**WORK REQUEST**: Output only the entries, exactly as given, without the pictures.

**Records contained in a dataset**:
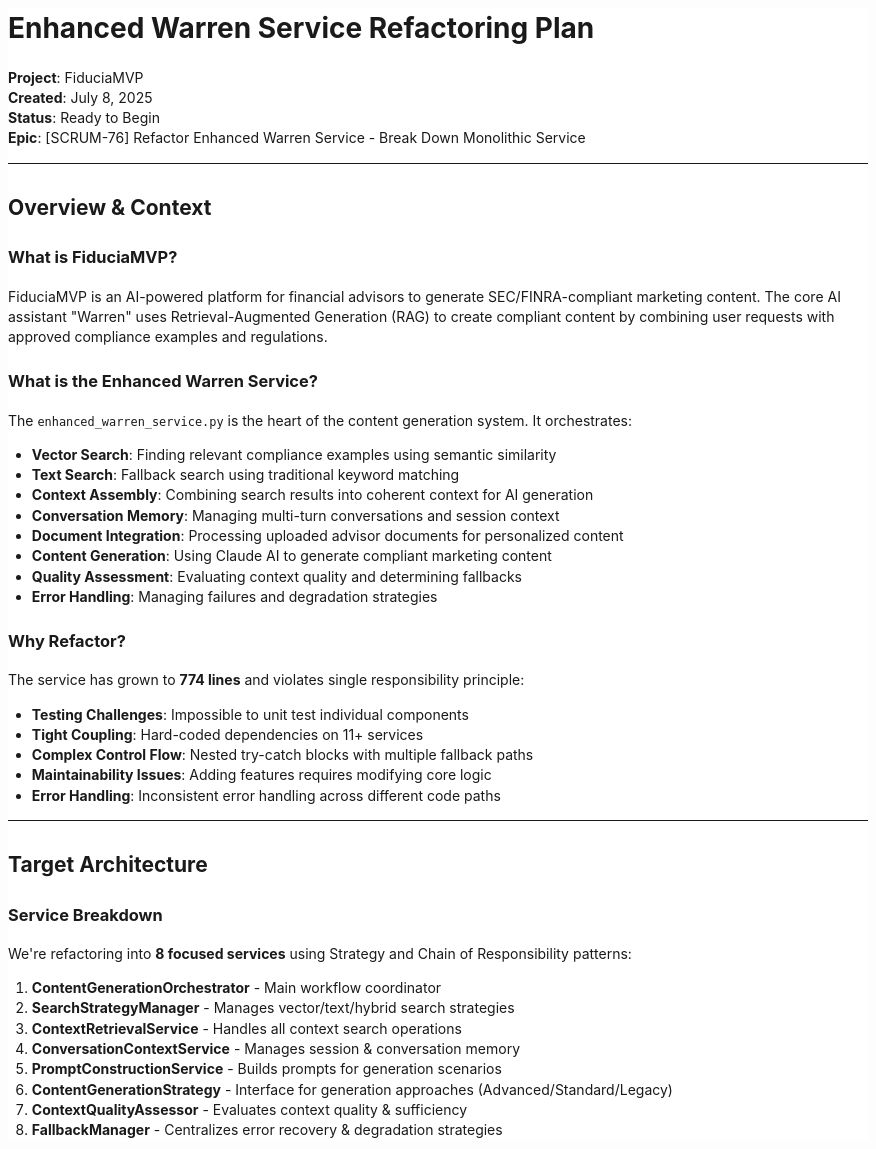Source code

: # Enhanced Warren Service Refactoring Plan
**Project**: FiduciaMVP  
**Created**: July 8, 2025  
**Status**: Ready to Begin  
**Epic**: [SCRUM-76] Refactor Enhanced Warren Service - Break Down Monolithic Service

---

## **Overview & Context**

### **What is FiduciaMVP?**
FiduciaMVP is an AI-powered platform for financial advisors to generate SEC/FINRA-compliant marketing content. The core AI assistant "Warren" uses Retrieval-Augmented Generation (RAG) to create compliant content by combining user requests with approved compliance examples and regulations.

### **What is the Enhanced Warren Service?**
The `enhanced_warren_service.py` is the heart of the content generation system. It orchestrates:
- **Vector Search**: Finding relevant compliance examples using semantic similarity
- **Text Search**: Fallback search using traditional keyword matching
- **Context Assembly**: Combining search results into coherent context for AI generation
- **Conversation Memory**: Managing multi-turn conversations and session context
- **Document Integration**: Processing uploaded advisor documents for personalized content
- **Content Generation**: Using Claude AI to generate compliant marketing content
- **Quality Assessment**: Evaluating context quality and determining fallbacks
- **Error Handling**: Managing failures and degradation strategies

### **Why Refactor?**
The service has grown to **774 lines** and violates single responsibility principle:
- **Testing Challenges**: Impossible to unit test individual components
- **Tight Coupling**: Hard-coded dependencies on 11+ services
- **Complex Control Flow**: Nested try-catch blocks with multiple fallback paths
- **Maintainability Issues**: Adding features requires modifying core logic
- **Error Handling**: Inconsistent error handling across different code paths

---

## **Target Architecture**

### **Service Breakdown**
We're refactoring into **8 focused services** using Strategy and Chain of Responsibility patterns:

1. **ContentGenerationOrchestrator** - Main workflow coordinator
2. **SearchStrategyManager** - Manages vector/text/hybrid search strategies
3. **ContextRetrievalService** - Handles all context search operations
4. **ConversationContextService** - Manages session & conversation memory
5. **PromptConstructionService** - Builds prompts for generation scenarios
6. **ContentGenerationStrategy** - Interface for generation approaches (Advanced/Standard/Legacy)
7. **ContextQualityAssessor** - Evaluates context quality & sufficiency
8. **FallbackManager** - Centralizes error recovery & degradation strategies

**ANSWER TO THIS EXERCISE**:
Source code

: # Enhanced Warren Service Refactoring Plan
**Project**: FiduciaMVP  
**Created**: July 8, 2025  
**Status**: Ready to Begin  
**Epic**: [SCRUM-76] Refactor Enhanced Warren Service - Break Down Monolithic Service

---

## **Overview & Context**

### **What is FiduciaMVP?**
FiduciaMVP is an AI-powered platform for financial advisors to generate SEC/FINRA-compliant marketing content. The core AI assistant "Warren" uses Retrieval-Augmented Generation (RAG) to create compliant content by combining user requests with approved compliance examples and regulations.

### **What is the Enhanced Warren Service?**
The `enhanced_warren_service.py` is the heart of the content generation system. It orchestrates:
- **Vector Search**: Finding relevant compliance examples using semantic similarity
- **Text Search**: Fallback search using traditional keyword matching
- **Context Assembly**: Combining search results into coherent context for AI generation
- **Conversation Memory**: Managing multi-turn conversations and session context
- **Document Integration**: Processing uploaded advisor documents for personalized content
- **Content Generation**: Using Claude AI to generate compliant marketing content
- **Quality Assessment**: Evaluating context quality and determining fallbacks
- **Error Handling**: Managing failures and degradation strategies

### **Why Refactor?**
The service has grown to **774 lines** and violates single responsibility principle:
- **Testing Challenges**: Impossible to unit test individual components
- **Tight Coupling**: Hard-coded dependencies on 11+ services
- **Complex Control Flow**: Nested try-catch blocks with multiple fallback paths
- **Maintainability Issues**: Adding features requires modifying core logic
- **Error Handling**: Inconsistent error handling across different code paths

---

## **Target Architecture**

### **Service Breakdown**
We're refactoring into **8 focused services** using Strategy and Chain of Responsibility patterns:

1. **ContentGenerationOrchestrator** - Main workflow coordinator
2. **SearchStrategyManager** - Manages vector/text/hybrid search strategies
3. **ContextRetrievalService** - Handles all context search operations
4. **ConversationContextService** - Manages session & conversation memory
5. **PromptConstructionService** - Builds prompts for generation scenarios
6. **ContentGenerationStrategy** - Interface for generation approaches (Advanced/Standard/Legacy)
7. **ContextQualityAssessor** - Evaluates context quality & sufficiency
8. **FallbackManager** - Centralizes error recovery & degradation strategies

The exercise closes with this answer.